# Know of a Pokemon Tabletop Game?



## Phantom (Apr 29, 2011)

My current DnD campaign is ending and I am looking for something new. I was thinking a pokemon RPG would be cool. I am looking for something similar to the D20 system, or even the D6 system. I was thinking about adjusting ASB, but that would be amazingly difficult and I wouldn't have time. Anybody know one that's been made already?


----------



## Coloursfall (Apr 29, 2011)

Hmmm I can only think of Pokethulhu, but that's not exactly Pokemon, just mostly a parody/inspired by it.

What I've been doing, though, is making custom monsters and races based on Pokemon (I could dig up a few if you're interested) for D&D 4e. It's a lot of fun, actually...been thinking of making a thread to post my stuff in for it.

As well, a google search pulled up this, but I'm not sure how complete it is.


----------



## Phantom (Apr 29, 2011)

Sounds interesting. Though I'm old school and not really into 4e. Newest I go is 3.5. I will have to investigate that one you linked later, the work computer blocks it. Stupid blocking system. 

Pokemon just sounds fun, you know, nostalgia and everything.
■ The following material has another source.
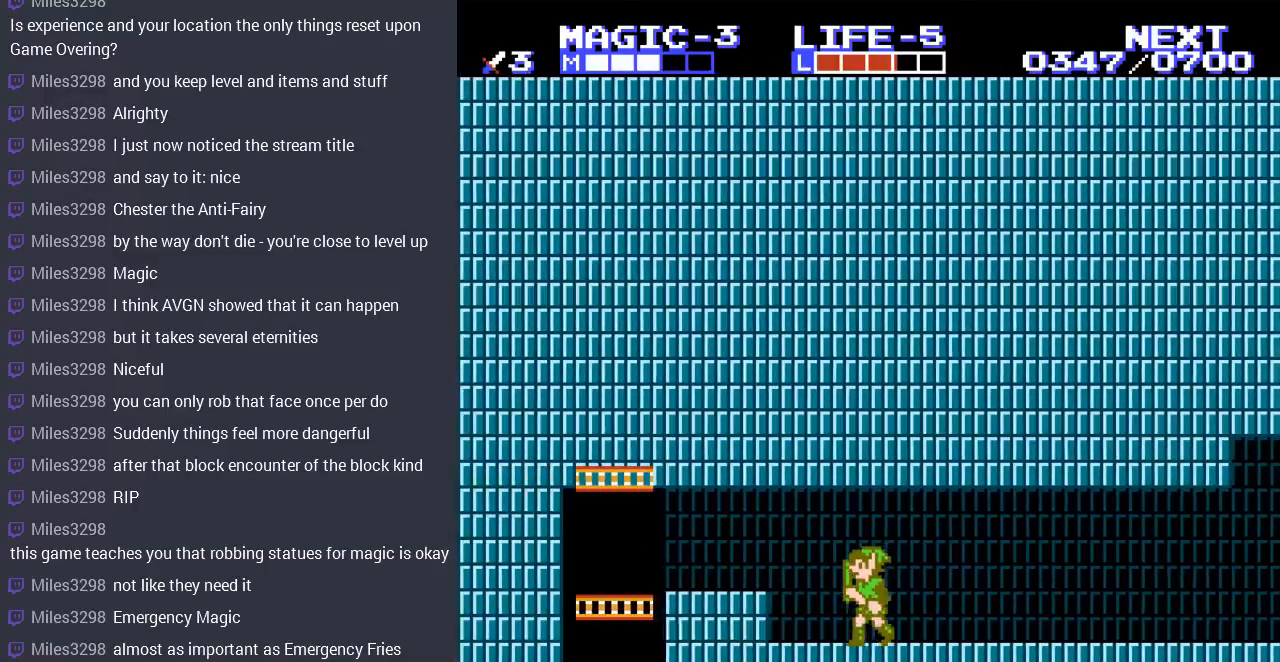
{"buttons": ["DPAD_LEFT"], "events": [[167, "A", "down"], [167, "DPAD_UP", "up"], [333, "A", "up"]]}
I am still trying to insert ASB into some sort of system. But converting is going to take a while, but it is a convenient place where all moves and potential ideas are lopped together.


----------



## Negrek (Apr 30, 2011)

There's a _lot_ of Pokémon D&D projects out there in various stages of completion. I haven't looked seriously into them, but a quick search scared up a couple that look decently well-done:

http://pokemondtwenty.wikidot.com/start
http://www.scshop.com/~ritaxis/
http://s4.zetaboards.com/Pokemon_Tabletop/topic/7919834/1/


----------



## Phantom (Apr 30, 2011)

Hmm I like the first one that Negrek posted. I will tell everyone how they all run.


----------



## Minnow (May 1, 2011)

/tg/ made a pokemon tabletop game; I've checked it out. It's pretty cool, they've got several hundred pages of rules between the player's handbook, gm guide, and pokedex. Here. Might be fun?


----------